A solution is made by adding 4.0 grams of NaOH, which has a molar mass of 40 grams per mole, to enough water to make 1.0 liter of solution. What is the approximate pH of the resulting solution?
We’ve been tasked with finding the pH of a solution, which is defined as the negative log of the concentration of hydronium, or H₃O⁺ ions. When we make our solution, as described in the problem, the NaOH will dissolve and form Na ions and OH ions. Because the sodium hydroxide will form a OH⁻, or hydroxide ions, in water, that makes sodium hydroxide a base.
If we remember our pH scale, a pH of seven is a neutral solution, and anything above that is basic, while anything below that is acidic. Since we know that our solution of sodium hydroxide is a base, it will have a pH that’s greater than seven. So, we know answer choices A, B, and C are incorrect without even having to do any calculations. But we still want to calculate the pH of our solution.
And to do that, we’ll need the concentration of hydronium, which is not something that we’re given in the problem. To find the concentration of hydronium, we’ll make use of the fact that in all aqueous solutions, water can react with itself in a process known as autoionization, or self-ionization. In this equilibrium reaction, water reacts with itself to form hydronium ions and hydroxide ions.
The equilibrium expression for this reaction is the concentration of hydronium times the concentration of hydroxide. The equilibrium constant for this reaction, 𝐾 𝑤, is equal to one times 10 to the minus 14 at 25 degrees Celsius. We can use this expression to solve for the concentration of hydronium, and then we’ll be able to get the pH.
Since the 𝐾 𝑤 is a constant, the only thing we need before we can solve for the concentration of hydronium is the concentration of hydroxide. So, let’s first solve for the concentration of our sodium hydroxide solution, which the problem said was made with four grams of sodium hydroxide in one liter of solution. Just a reminder, that concentration is given in units of molarity, which is defined as moles per liter.
We made our solution with four grams of NaOH. And to find the concentration, we’re going to need to convert this to moles, which we can do by dividing by the molar mass of NaOH. This puts us in moles of NaOH. So, to find the concentration of NaOH, we just need to divide by the one liter of solution. This gives us a concentration of 0.1 molar.
If you wanted to, you could do this calculation in two steps. In the first step, you would get the amount of NaOH in moles by dividing the mass by the molar mass. This would’ve given you 0.1 moles of NaOH, which you would then divide by one liter to get the concentration. Either way, you get the same answer.

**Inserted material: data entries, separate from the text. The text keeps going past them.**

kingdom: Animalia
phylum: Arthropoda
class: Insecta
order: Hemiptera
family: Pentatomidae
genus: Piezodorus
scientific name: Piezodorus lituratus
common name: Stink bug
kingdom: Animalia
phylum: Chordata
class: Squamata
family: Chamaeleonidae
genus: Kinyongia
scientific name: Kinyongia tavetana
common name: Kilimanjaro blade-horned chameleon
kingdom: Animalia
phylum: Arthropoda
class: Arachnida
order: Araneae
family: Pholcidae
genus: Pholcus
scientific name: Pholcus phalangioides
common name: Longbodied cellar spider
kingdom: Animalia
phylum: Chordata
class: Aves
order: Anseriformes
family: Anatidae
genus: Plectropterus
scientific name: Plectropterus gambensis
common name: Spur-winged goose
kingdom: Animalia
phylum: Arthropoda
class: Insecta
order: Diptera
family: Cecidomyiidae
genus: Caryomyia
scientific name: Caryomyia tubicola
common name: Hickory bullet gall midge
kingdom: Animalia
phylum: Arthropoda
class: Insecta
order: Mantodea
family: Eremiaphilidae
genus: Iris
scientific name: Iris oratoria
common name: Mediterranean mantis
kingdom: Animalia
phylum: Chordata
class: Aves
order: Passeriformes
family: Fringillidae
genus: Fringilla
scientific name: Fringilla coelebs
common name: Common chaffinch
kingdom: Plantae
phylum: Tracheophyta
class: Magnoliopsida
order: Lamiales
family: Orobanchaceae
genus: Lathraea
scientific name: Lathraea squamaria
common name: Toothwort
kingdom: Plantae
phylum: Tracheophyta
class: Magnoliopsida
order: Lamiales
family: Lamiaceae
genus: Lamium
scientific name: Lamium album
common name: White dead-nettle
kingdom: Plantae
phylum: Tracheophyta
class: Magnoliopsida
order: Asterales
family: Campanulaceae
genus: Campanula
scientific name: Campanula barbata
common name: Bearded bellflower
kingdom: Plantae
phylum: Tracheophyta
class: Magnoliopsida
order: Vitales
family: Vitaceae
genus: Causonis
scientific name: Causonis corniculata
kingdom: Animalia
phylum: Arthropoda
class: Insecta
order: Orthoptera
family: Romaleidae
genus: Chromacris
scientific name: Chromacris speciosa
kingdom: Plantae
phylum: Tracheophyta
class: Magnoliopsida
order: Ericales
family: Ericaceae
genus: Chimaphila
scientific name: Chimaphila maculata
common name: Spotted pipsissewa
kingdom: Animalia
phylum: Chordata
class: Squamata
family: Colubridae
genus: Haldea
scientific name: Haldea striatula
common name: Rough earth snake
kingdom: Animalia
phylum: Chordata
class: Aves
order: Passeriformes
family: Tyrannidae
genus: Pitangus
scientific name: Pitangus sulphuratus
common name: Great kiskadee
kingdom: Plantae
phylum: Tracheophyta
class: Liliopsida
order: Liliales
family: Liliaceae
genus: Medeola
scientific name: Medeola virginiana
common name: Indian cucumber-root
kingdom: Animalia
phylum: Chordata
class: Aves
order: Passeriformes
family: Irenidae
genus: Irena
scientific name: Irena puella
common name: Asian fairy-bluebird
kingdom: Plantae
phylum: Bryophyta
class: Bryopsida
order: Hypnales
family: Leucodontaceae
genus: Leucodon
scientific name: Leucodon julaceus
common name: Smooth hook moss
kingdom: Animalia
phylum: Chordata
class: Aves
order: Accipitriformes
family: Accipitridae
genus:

Now, we want to find the concentration of the hydroxide ion in our solution. Since according to our balanced chemical equation, there is one mole of sodium hydroxide for every one mole of hydroxide ions, the concentration that we calculated is also the concentration of the hydroxide ion in our solution. Now, we can solve for the concentration of hydronium. We can create an expression for the concentration of hydronium from our equilibrium expression from the autoionization of water by dividing both sides by the concentration of hydroxide.
The 𝐾 𝑤 for water is one times 10 to the minus 14. And the concentration of the hydroxide ion that we just calculated is 0.1. If you want to make the math a little bit easier to do in your head, you can convert the concentration of hydroxide into scientific notation, which is one times 10 to the minus one. If you have two numbers that are exponents that have the same base that you want to divide, you can simply subtract the numbers in the exponents.
In this case, we have a 10 to the minus 14 and a 10 to the minus one. So, the concentration of hydronium is one times 10 to the minus 13 cause [minus] 14 minus a minus one is minus 13. Now, we can find the pH of our solution by taking the negative log of the concentration that we just calculated. To make this math easier to do in our heads, let’s take a minute to think about how logs work.
Logs, unless specified otherwise, are base 10. So, they effectively undo exponents that are 10 to the power of something. So, this log would cancel out the power of 10, leaving behind what was in the exponent, which is a negative 13. And a negative times negative 13 is just 13, which matches answer choice D. So, our NaOH solution has a pH of 13.